- EXTRACTED DATA:
───
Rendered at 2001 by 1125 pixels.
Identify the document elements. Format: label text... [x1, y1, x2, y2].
───
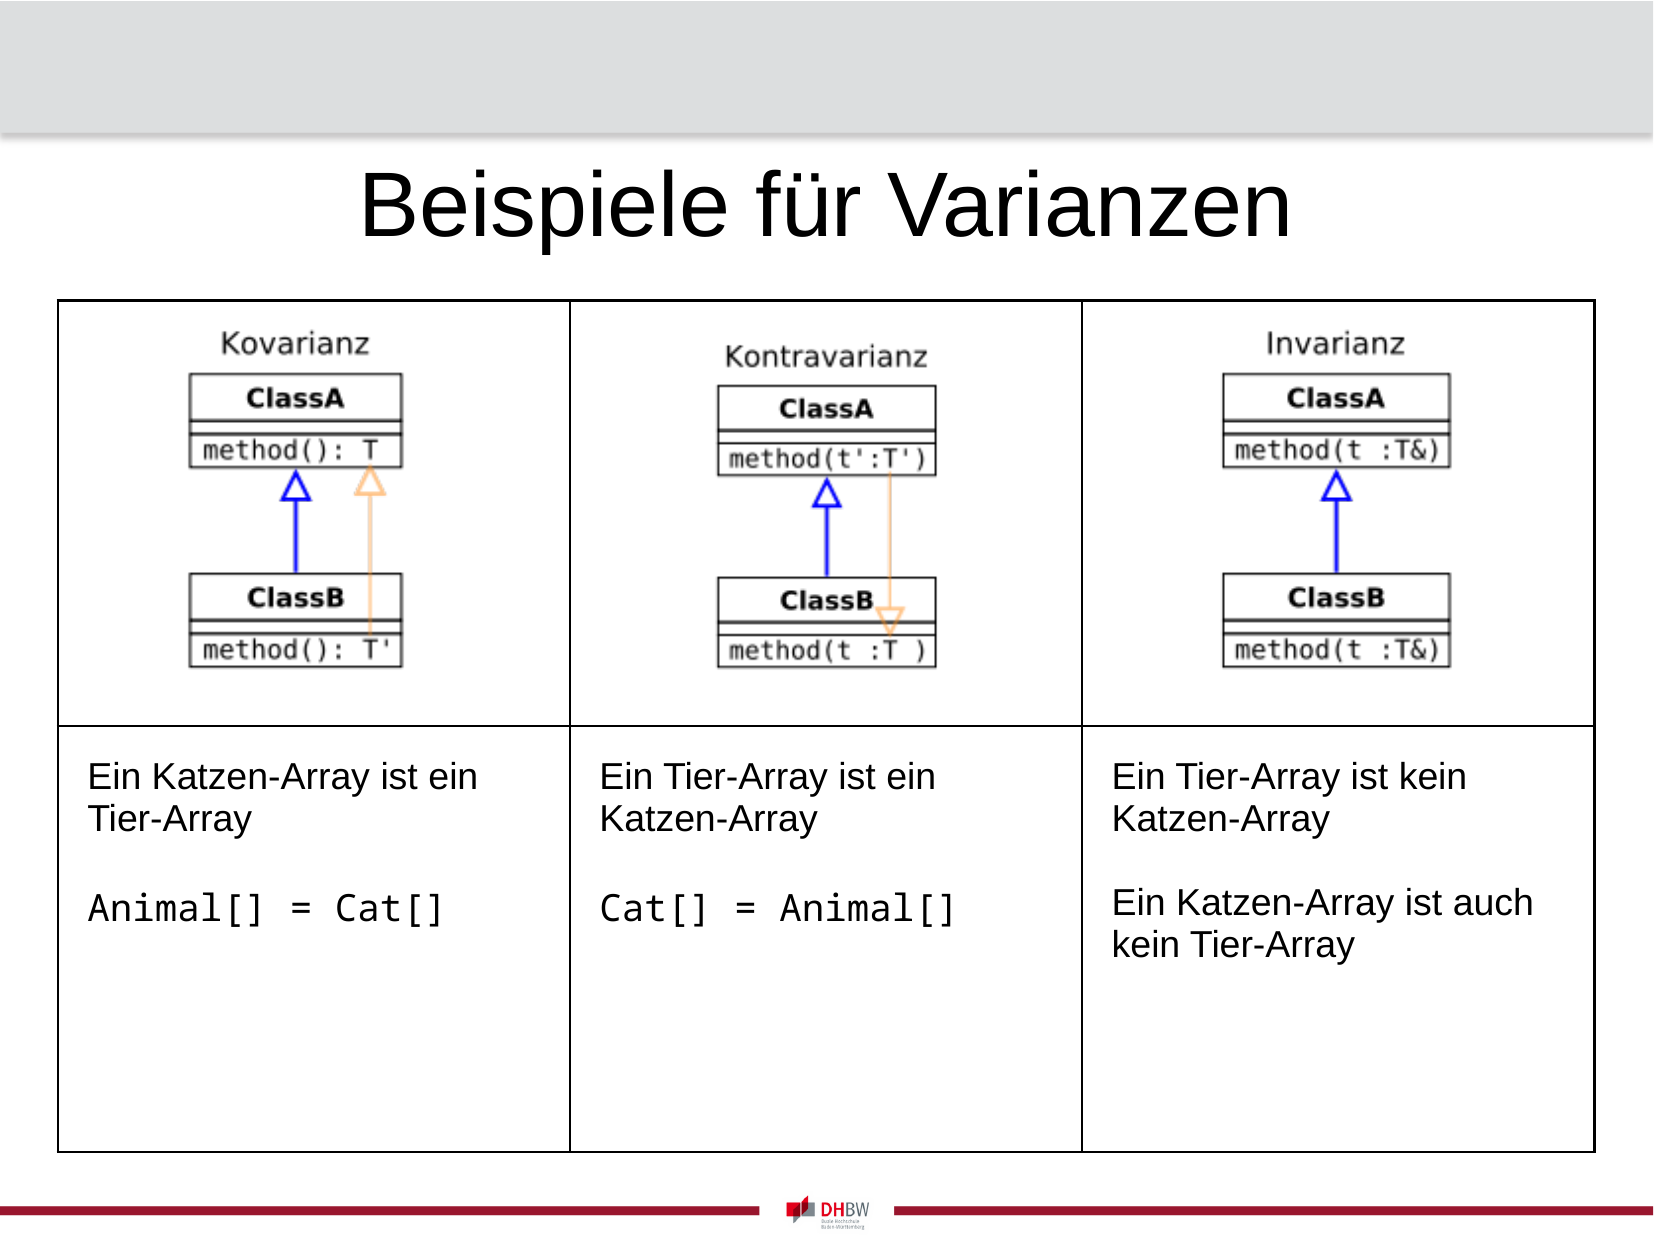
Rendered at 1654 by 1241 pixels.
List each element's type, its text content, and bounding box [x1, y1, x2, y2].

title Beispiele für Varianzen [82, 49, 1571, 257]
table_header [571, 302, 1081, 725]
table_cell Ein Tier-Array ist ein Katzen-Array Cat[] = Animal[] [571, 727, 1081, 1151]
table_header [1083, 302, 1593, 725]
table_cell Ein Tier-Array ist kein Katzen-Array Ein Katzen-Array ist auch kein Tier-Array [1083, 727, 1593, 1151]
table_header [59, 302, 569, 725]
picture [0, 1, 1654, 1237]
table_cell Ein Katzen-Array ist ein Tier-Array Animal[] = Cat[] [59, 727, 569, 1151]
───
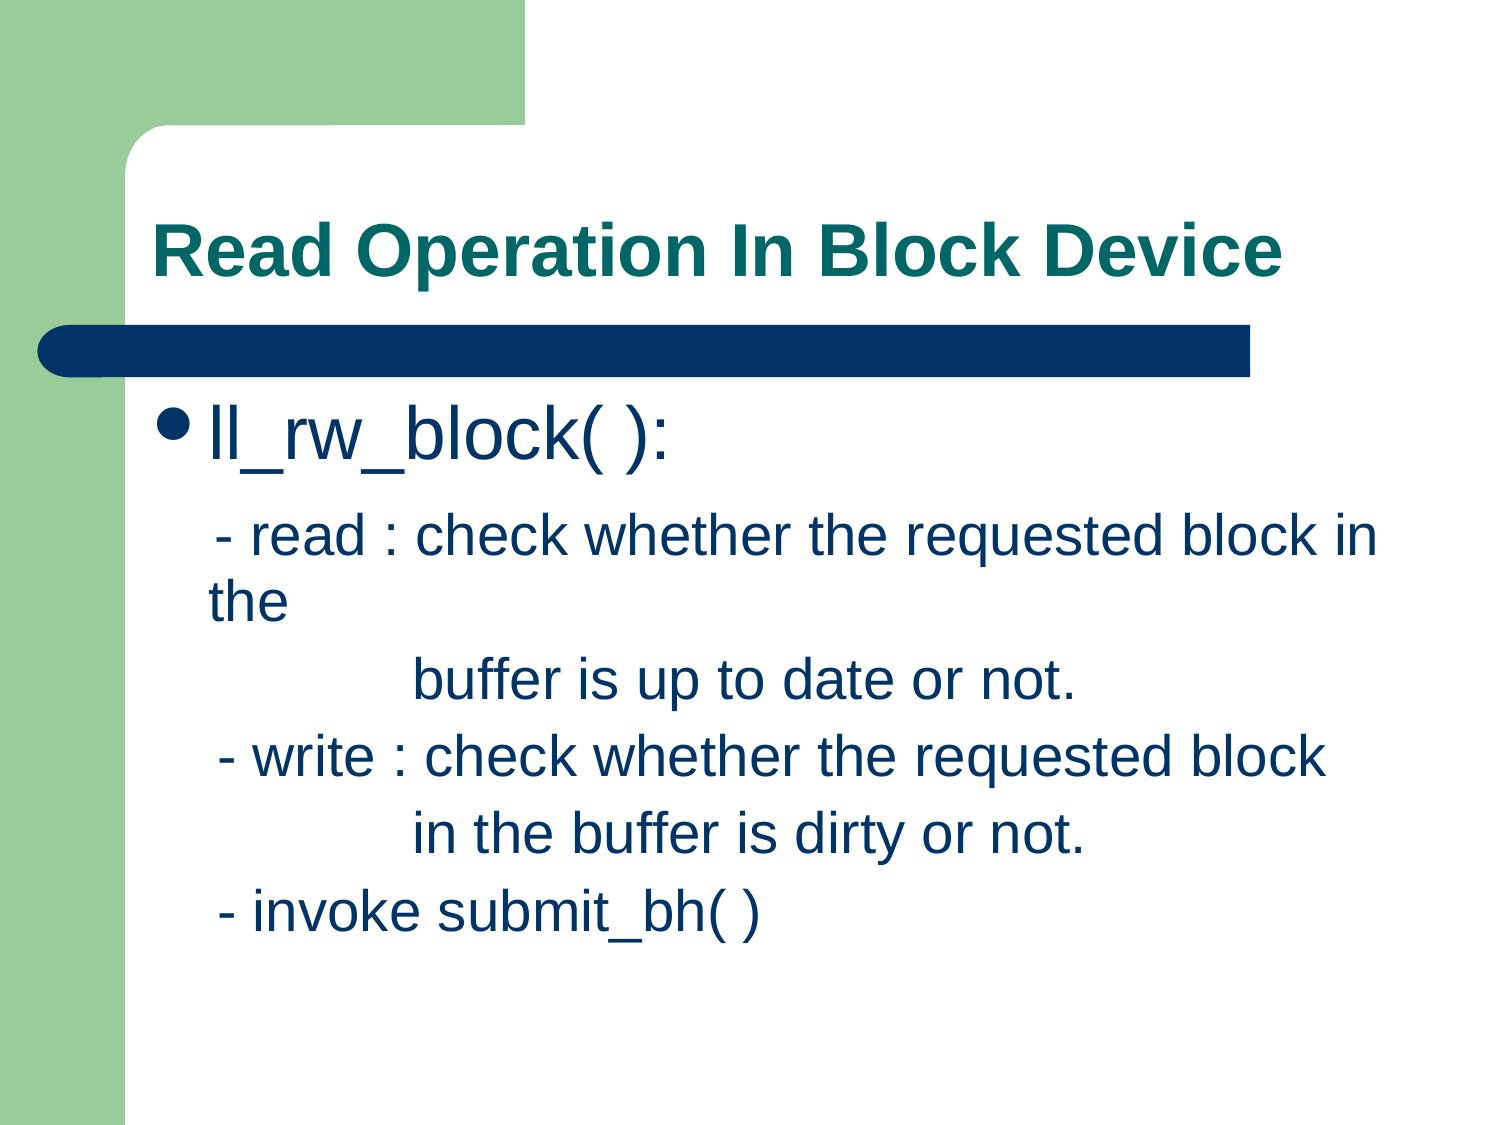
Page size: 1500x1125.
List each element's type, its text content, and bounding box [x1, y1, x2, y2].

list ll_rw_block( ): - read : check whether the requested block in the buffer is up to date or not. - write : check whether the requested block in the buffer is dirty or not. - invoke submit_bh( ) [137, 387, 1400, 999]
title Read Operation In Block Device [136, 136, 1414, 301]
───
Can you turn the lines starting at the one containing "Page size: 1500x1125." and ending at the one containing "title Read Operation", both included, into a numbered list with the blank lines left out?

1. Page size: 1500x1125.
2. List each element's type, its text content, and bounding box [x1, y1, x2, y2].
3. list ll_rw_block( ): - read : check whether the requested block in the buffer is up to date or not. - write : check whether the requested block in the buffer is dirty or not. - invoke submit_bh( ) [137, 387, 1400, 999]
4. title Read Operation In Block Device [136, 136, 1414, 301]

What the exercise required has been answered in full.